The following tips are designed
for theaters who have a sharp focus on their flat (1.85x1) films but NOT
on their scope (2.35x1) films.
*A loop of SMPTE 35PA test film as pictured above. If you have
a loop of the older "RP40" test film, that will work fine also. To
properly focus an anamorphic you will need a loop of this. SMPTE
can be contacted at 914/761-1100.
*About 5 minutes of your time.
NOTE: If your theater cannot focus sharply on flat films, do
not bother with this adjustment as there is something else in your theater's
equipment out of alignment. Contact your engineer. This tip
was posted here due to several inquiries about poor focusing on scope films
1. Thread the loop of PA35 test film into the projector, making sure
the loop does not hang in front of the lens. Depending on the particular
anamorphic you are using, you may have a small thumbscrew, set screw, or
a ring collar at the front of the lens. Loosen the locking mechanism
so that you can freely turn the outer focusing ring (labeled with measurements,
commonly from 20 feet to 150 feet). Note the current setting before
changing it for reference.
2. Turn the focusing ring all the way down as low as you can go (about
20 feet). If you are in a short throw theater, such as a screening
room, you might be better off turning it to it's infinite setting (typically
3. Turn the projector and lamp on. Notice the image will be incredibly
blurry. Use the projector's focus control to focus the horizontal
lines on screen to be as sharp as possible. Ignore all vertical lines.

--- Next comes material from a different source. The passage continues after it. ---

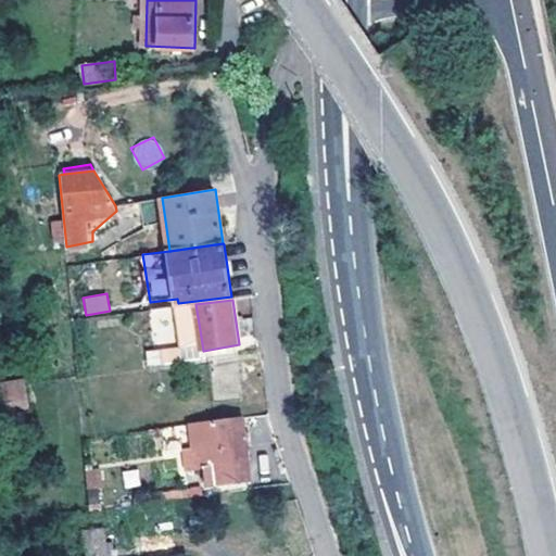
[(201,337),(196,304),(180,306),(186,339),(201,337)]
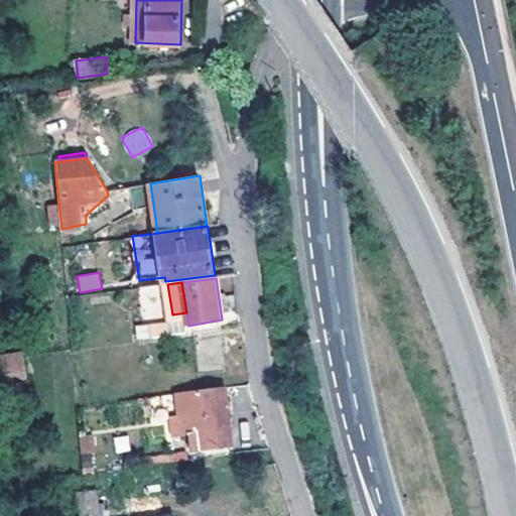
[(157,284),(139,286),(141,317),(159,316),(157,284)]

Once you get the projector's focus set in this manner, do NOT touch it
again for the rest of this process.
4. CAREFULLY and slowly, turn the focusing ring on the anamorphic lens
itself. Continue to turn it until the vertical lines converge and
become as sharp as possible. Again, ignore all horizontal lines.
5. Now, without bumping the focus setting on the anamorphic, tighten
the locking mechanism.
Your lens is now optimized for your projection throw. Because
this method is accomplished by focusing through the lens as opposed to
counting the distance from lens to screen (commonly by counting ceiling
tiles), your end result will be a sharper image.